Obviously, running isn’t everyone’s thing. But try to find some kind of regular activity that you can do anywhere. Having your “one thing” be something that requires lots of specialist equipment or full teams to participate can make it hard to keep it up when you’re on the road. Having said that, if you can find a local league that welcomes casual players for whatever sport/activity you like, then that can be a great way to get out and meet new people and feel like you’re part of the place.
If nothing else, set a step goal every day and pursue it. Walk to/from the hotel instead of a taxi/uber/lyft. Use a walk in the hotel neighbourhood to get to your target if necessary. I find that that can also be a good way to get rid of the stresses of the day.

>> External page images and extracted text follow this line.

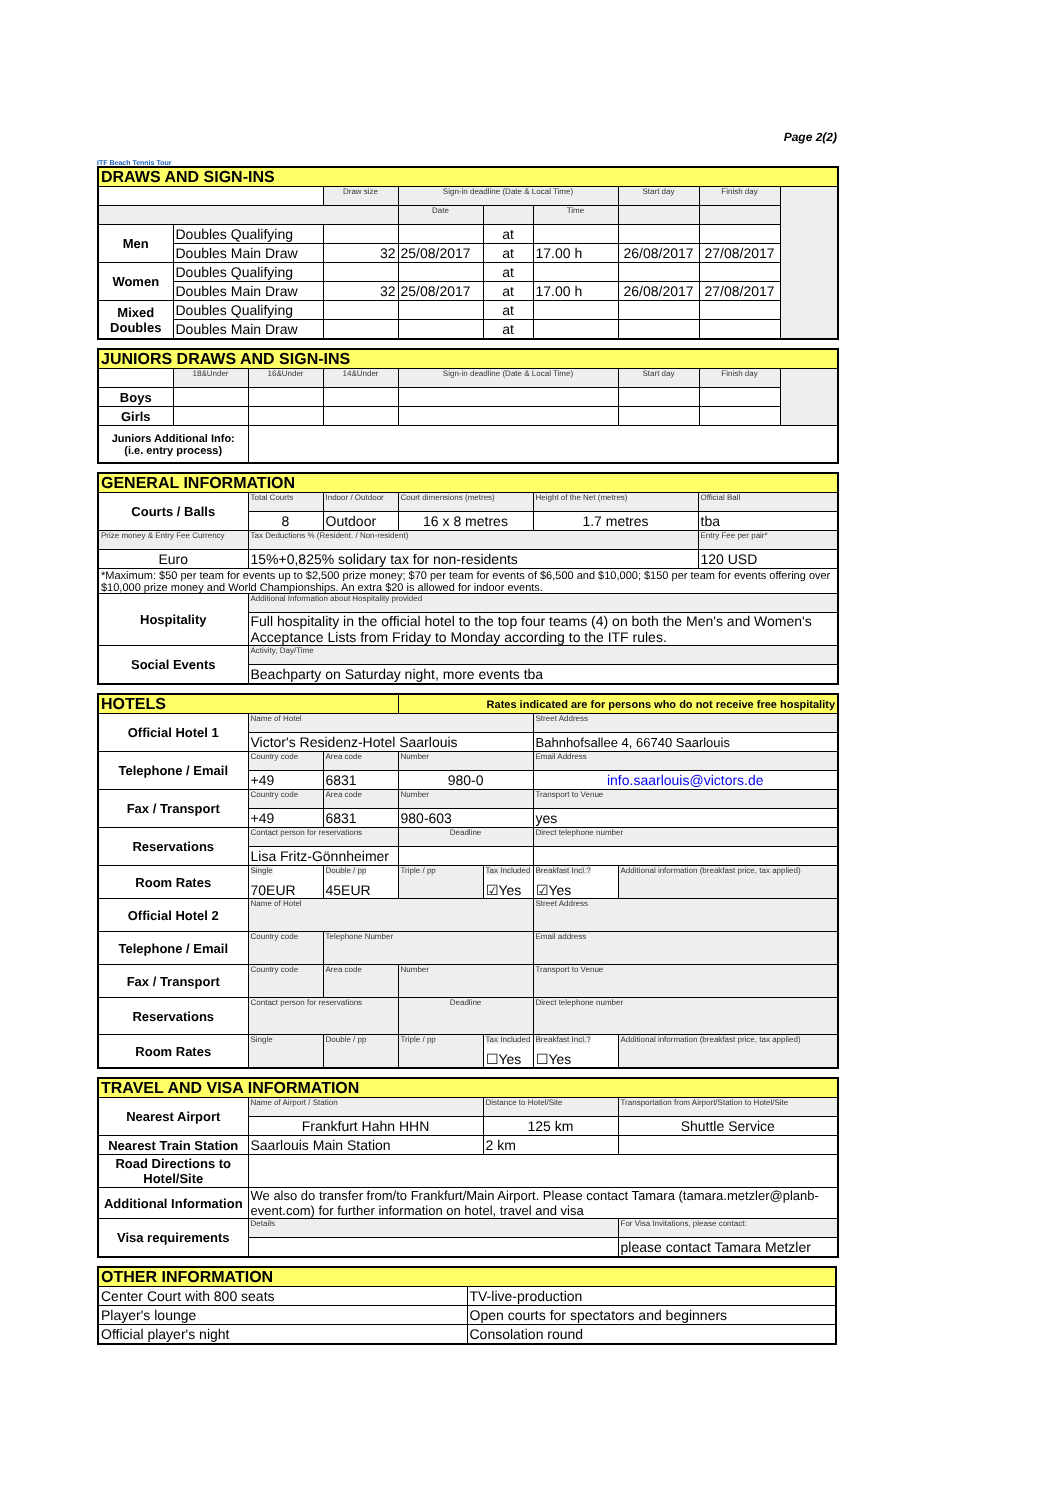ITF Beach Tennis Tour
Page 2(2)
| DRAWS AND SIGN-INS | | | | | | | | |
| --- | --- | --- | --- | --- | --- | --- | --- | --- |
| | | Draw size | Sign-in deadline (Date & Local Time) | | | Start day | Finish day | |
| | | | Date | | Time | | | |
| Men | Doubles Qualifying | | | at | | | | |
| | Doubles Main Draw | 32 | 25/08/2017 | at | 17.00 h | 26/08/2017 | 27/08/2017 | |
| Women | Doubles Qualifying | | | at | | | | |
| | Doubles Main Draw | 32 | 25/08/2017 | at | 17.00 h | 26/08/2017 | 27/08/2017 | |
| Mixed Doubles | Doubles Qualifying | | | at | | | | |
| | Doubles Main Draw | | | at | | | | |
| JUNIORS DRAWS AND SIGN-INS | | | | | | | |
| --- | --- | --- | --- | --- | --- | --- | --- |
| | 18&Under | 16&Under | 14&Under | Sign-in deadline (Date & Local Time) | Start day | Finish day | |
| Boys | | | | | | | |
| Girls | | | | | | | |
| Juniors Additional Info: (i.e. entry process) | | | | | | | |
| GENERAL INFORMATION | | | | | |
| --- | --- | --- | --- | --- | --- |
| Courts / Balls | Total Courts | Indoor / Outdoor | Court dimensions (metres) | Height of the Net (metres) | Official Ball |
| | 8 | Outdoor | 16 x 8 metres | 1.7 metres | tba |
| Prize money & Entry Fee Currency | Tax Deductions % (Resident. / Non-resident) | | | | Entry Fee per pair* |
| Euro | 15%+0,825% solidary tax for non-residents | | | | 120 USD |
| *Maximum: $50 per team for events up to $2,500 prize money; $70 per team for events of $6,500 and $10,000; $150 per team for events offering over $10,000 prize money and World Championships. An extra $20 is allowed for indoor events. | | | | | |
| Hospitality | Additional Information about Hospitality provided | | | | |
| | Full hospitality in the official hotel to the top four teams (4) on both the Men's and Women's Acceptance Lists from Friday to Monday according to the ITF rules. | | | | |
| Social Events | Activity, Day/Time | | | | |
| | Beachparty on Saturday night, more events tba | | | | |
| HOTELS | | | Rates indicated are for persons who do not receive free hospitality | | | |
| --- | --- | --- | --- | --- | --- | --- |
| Official Hotel 1 | Name of Hotel | | | | Street Address | |
| | Victor's Residenz-Hotel Saarlouis | | | | Bahnhofsallee 4, 66740 Saarlouis | |
| Telephone / Email | Country code | Area code | Number | | Email Address | |
| | +49 | 6831 | 980-0 | | info.saarlouis@victors.de | |
| Fax / Transport | Country code | Area code | Number | | Transport to Venue | |
| | +49 | 6831 | 980-603 | | yes | |
| Reservations | Contact person for reservations | | Deadline | | Direct telephone number | |
| | Lisa Fritz-Gönnheimer | | | | | |
| Room Rates | Single 70EUR | Double / pp 45EUR | Triple / pp | Tax Included ☑Yes | Breakfast Incl.? ☑Yes | Additional information (breakfast price, tax applied) |
| Official Hotel 2 | Name of Hotel | | | | Street Address | |
| Telephone / Email | Country code | Telephone Number | | | Email address | |
| Fax / Transport | Country code | Area code | Number | | Transport to Venue | |
| Reservations | Contact person for reservations | | Deadline | | Direct telephone number | |
| Room Rates | Single | Double / pp | Triple / pp | Tax Included ☐Yes | Breakfast Incl.? ☐Yes | Additional information (breakfast price, tax applied) |
| TRAVEL AND VISA INFORMATION | | | |
| --- | --- | --- | --- |
| Nearest Airport | Name of Airport / Station | Distance to Hotel/Site | Transportation from Airport/Station to Hotel/Site |
| | Frankfurt Hahn HHN | 125 km | Shuttle Service |
| Nearest Train Station | Saarlouis Main Station | 2 km | |
| Road Directions to Hotel/Site | | | |
| Additional Information | We also do transfer from/to Frankfurt/Main Airport. Please contact Tamara (tamara.metzler@planb-event.com) for further information on hotel, travel and visa | | |
| Visa requirements | Details | | For Visa Invitations, please contact: |
| | | | please contact Tamara Metzler |
| OTHER INFORMATION | |
| --- | --- |
| Center Court with 800 seats | TV-live-production |
| Player's lounge | Open courts for spectators and beginners |
| Official player's night | Consolation round |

I find that getting some exercise in impacts how and what I want to eat. When I exercise regularly I stop craving junk foods. My body knows what it needs/wants and adjusts. When I exercise less and eat worse, junk food tastes better. When my body needs fuel I get hungry for better things. Use this to your advantage when on the road. Making sure I get my run in tends to make me eat better throughout the day. Which makes it easier to get up and exercise. Make a positive feedback loop!
Become a Local
OK, that may be a bit of a stretch–but try to get out amongst it wherever you are. Ask your students what they would recommend to go/see/do/eat. Find the hidden gems that most tourists/business travellers wouldn’t know about. Ask around at the hotel (but I never ask the concierge because they almost always steer you to the places they have a reason to promote). I often find myself going to open-mic nights at local bars/pubs. I don’t get up and sing, but I love the sense of community that is in these places. I find it inspiring to watch people following the dreams, doing something creative and passionate.
Avoid national chain-restaurants. I get it, sometimes you just want a freaking Big Mac. But try to make that the occasional, last ditch dining effort, not your first choice. Look for restaurants that are full w/ locals. They probably know something you don’t!
Take the time, make the effort–take control of your travel life. You’ll be glad you did. I know I was.